§ EXERCISE REQUIREMENTS: Below are the records. Count the lines containing the string "that", and reply with the number alone.

*****

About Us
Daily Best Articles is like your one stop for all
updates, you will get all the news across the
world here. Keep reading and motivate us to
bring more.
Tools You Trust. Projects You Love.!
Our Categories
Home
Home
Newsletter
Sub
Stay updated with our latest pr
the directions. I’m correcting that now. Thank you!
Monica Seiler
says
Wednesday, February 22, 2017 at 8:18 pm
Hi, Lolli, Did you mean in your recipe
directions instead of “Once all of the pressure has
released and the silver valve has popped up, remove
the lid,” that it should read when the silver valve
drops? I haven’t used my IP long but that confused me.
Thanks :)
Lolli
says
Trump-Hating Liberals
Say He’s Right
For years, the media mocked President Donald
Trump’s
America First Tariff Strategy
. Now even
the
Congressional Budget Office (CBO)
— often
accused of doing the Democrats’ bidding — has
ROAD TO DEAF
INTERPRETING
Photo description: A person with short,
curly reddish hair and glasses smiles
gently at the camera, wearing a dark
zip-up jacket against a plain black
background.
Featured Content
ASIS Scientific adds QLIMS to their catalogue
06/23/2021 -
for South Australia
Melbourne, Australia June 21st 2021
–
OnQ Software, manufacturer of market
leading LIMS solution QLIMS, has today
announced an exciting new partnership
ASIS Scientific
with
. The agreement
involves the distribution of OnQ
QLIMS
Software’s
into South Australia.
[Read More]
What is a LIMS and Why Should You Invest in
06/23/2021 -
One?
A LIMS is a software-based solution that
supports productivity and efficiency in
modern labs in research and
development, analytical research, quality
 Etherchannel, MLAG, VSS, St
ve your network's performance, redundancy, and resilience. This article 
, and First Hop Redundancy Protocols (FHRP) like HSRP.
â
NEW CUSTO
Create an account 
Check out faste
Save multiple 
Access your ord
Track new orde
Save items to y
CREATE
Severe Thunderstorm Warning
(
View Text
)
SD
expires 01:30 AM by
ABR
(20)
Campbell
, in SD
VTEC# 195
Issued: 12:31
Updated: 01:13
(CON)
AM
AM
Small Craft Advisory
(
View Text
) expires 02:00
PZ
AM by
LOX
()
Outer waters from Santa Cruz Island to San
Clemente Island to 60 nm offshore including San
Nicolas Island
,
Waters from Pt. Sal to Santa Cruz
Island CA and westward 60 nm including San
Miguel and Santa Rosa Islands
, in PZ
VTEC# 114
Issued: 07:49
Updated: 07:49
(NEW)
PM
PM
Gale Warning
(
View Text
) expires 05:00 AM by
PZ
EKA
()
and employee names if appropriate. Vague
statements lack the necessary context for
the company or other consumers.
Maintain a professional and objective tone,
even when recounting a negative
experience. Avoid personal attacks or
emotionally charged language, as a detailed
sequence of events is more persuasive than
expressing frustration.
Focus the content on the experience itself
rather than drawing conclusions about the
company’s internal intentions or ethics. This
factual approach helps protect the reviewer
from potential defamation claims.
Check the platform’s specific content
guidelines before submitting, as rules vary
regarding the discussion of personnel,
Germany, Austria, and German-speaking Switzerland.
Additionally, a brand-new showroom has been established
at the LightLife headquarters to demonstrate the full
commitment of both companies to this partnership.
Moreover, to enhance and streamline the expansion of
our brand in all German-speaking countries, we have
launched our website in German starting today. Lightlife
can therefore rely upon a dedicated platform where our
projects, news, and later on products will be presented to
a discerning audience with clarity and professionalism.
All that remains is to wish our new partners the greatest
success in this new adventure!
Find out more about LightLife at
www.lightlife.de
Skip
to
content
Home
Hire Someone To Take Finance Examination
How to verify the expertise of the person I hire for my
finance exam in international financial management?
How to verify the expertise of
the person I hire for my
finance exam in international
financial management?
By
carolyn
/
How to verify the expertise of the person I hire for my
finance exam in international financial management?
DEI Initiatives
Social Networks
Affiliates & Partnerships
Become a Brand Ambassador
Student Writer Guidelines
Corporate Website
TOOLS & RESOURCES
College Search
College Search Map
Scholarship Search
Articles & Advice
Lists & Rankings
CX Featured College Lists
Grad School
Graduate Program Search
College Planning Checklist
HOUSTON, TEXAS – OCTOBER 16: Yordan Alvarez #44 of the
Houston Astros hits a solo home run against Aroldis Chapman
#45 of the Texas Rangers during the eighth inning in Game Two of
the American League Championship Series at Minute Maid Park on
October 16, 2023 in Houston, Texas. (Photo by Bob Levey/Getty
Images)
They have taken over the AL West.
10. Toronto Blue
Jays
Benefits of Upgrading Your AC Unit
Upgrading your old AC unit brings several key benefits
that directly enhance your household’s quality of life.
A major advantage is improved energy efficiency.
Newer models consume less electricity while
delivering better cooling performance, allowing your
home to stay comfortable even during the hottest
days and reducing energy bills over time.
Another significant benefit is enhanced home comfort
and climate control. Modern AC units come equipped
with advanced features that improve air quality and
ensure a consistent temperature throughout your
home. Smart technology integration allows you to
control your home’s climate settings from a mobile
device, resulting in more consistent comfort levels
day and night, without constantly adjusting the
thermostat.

*****

§ EXERCISE SOLUTION: 7